▶ _Excerpt provided_:

Some critics deemed it the worst of the franchise, with The Irish Times' Tara Brady becoming pessimistic over the franchise's future, and Scott Weinberg of Thrillist giving up on it entirely, also noting that its reputation has decayed anyway, leaving Judgment with few potential buyers. Critical reviews mainly decried bland acting and storyline. Birth.Movies.Death's Scott Wampler was also disappointed by the lack of screentime for Pinhead, though he anticipated a future Tunnicliffe film "with a decent budget, or less meddling from the rights holders." Andrew Gaudion of FilmHounds additionally called it a boring copy of the 1995 thriller Seven and "half baked when it comes to constructing its central gimmick." He, and We Got This Covered's Matt Donato, found the police procedural elements generic and cliched, with the latter opining that the gore and Hell elements are inadequate; he called the film "one of the least realized, most throwaway" of the series.

The film's special effects and surreal imagery received mixed reviews. Foutch and Gaudion enjoyed them, while The Guardian's Felperin said the effects looked fake, though he praised the production design. The imagery was also criticized by Weinberg. Although IGNs William Bibbiani called the pacing "brisk," he deemed the story a faded carbon copy of other, better serial killer thrillers, and felt the new additions to the Hellraiser mythology robbed the Cenobites of their deviant allure and otherworldly menace. Wampler criticized the acting, story, and lack of screentime for Pinhead, calling the film a "mixed bag with the stuff I enjoyed ultimately outweighed by the stuff I did not." Steve Barton of Dread Central disagreed, stating that the acting and story are surprisingly good: "Pinhead is omnipresent, and Taylor delivers a worthy performance and is every bit as majestic as you'd hope he'd be."

==Future==
Judgment expands on lore introduced in the earliest films, with Taylor calling it a jumping-off point for a sequel that tells a "true" Hellraiser script with an ambiguous ending. He said the characters in the film could be used in future installments and expressed an interest in returning as Pinhead, but stated he would also be content with a bigger-budgeted reboot starring Doug Bradley. Tunnicliffe had no particular idea for a sequel, spin-off, or follow-up of any kind when developing the film, but has since suggested a scenario where the Auditor helps Pinhead reclaim his status to overthrow an incompetent successor; a "battle of the Hell priests".

In May 2019, Spyglass Media Group began to develop a reboot of the series, with David S. Goyer serving as a writer and producer alongside Gary Barber, who described the project as an "evolved" reimagining of the original film. In April 2020, writing team Ben Collins and Luke Piotrowski came on to write, with David Bruckner attached to direct. The film, Hellraiser, released in October 2022 on Hulu, with Jamie Clayton taking over the role of Pinhead.

In April 2020, HBO finalized a deal with David Gordon Green to direct a Hellraiser television series, penned by Mark Verheiden and Michael Dougherty. The rights to the Stygian Inquisition remain with Tunnicliffe, who has expressed an interest in doing a novel or short story involving the Auditor or the Order of the Effluvium.

Bradley is open to returning to the Pinhead role, but only with the "right place, right time, right motives, right script ... Since I turned down both movies, I knew other actors would get to play the part. I don't know about 'taking over': enjoying temporary ownership, maybe". He was interested in starring in a film version of the Hellraiser novel The Scarlet Gospels, but is unaware of any plans for such a film.

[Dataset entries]
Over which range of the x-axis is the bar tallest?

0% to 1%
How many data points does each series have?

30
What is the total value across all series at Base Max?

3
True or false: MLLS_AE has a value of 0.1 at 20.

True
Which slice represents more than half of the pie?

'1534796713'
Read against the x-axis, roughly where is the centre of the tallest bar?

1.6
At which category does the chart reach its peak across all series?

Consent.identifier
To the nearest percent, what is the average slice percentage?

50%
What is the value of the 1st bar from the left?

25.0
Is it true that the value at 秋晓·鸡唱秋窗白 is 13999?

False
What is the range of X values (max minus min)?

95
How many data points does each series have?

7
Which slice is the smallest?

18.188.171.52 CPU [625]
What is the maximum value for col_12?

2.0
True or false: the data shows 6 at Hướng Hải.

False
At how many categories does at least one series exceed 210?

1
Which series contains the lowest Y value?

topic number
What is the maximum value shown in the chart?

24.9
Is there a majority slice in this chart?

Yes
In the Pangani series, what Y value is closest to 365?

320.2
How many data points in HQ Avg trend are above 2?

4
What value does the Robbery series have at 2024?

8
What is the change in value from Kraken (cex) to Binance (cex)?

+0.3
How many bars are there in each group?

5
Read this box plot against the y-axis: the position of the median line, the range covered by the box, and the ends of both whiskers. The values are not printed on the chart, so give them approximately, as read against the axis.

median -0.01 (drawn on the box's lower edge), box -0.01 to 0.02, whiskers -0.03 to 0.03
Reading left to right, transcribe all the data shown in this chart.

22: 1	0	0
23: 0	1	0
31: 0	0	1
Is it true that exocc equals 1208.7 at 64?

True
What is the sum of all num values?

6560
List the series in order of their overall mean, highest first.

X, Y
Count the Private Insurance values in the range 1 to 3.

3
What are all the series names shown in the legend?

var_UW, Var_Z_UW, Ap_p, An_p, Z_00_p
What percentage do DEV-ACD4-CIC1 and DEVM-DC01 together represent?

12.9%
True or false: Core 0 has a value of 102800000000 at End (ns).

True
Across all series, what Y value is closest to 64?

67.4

▶ _Required action_: From the excerpt about the film Hellraiser: Judgment, extract the stretch from "In May 2019, Spyglass" through "of the Effluvium.". The items have no connection to the excerpt about the film Hellraiser: Judgment.

▶ _Answer box_:
In May 2019, Spyglass Media Group began to develop a reboot of the series, with David S. Goyer serving as a writer and producer alongside Gary Barber, who described the project as an "evolved" reimagining of the original film. In April 2020, writing team Ben Collins and Luke Piotrowski came on to write, with David Bruckner attached to direct. The film, Hellraiser, released in October 2022 on Hulu, with Jamie Clayton taking over the role of Pinhead.

In April 2020, HBO finalized a deal with David Gordon Green to direct a Hellraiser television series, penned by Mark Verheiden and Michael Dougherty. The rights to the Stygian Inquisition remain with Tunnicliffe, who has expressed an interest in doing a novel or short story involving the Auditor or the Order of the Effluvium.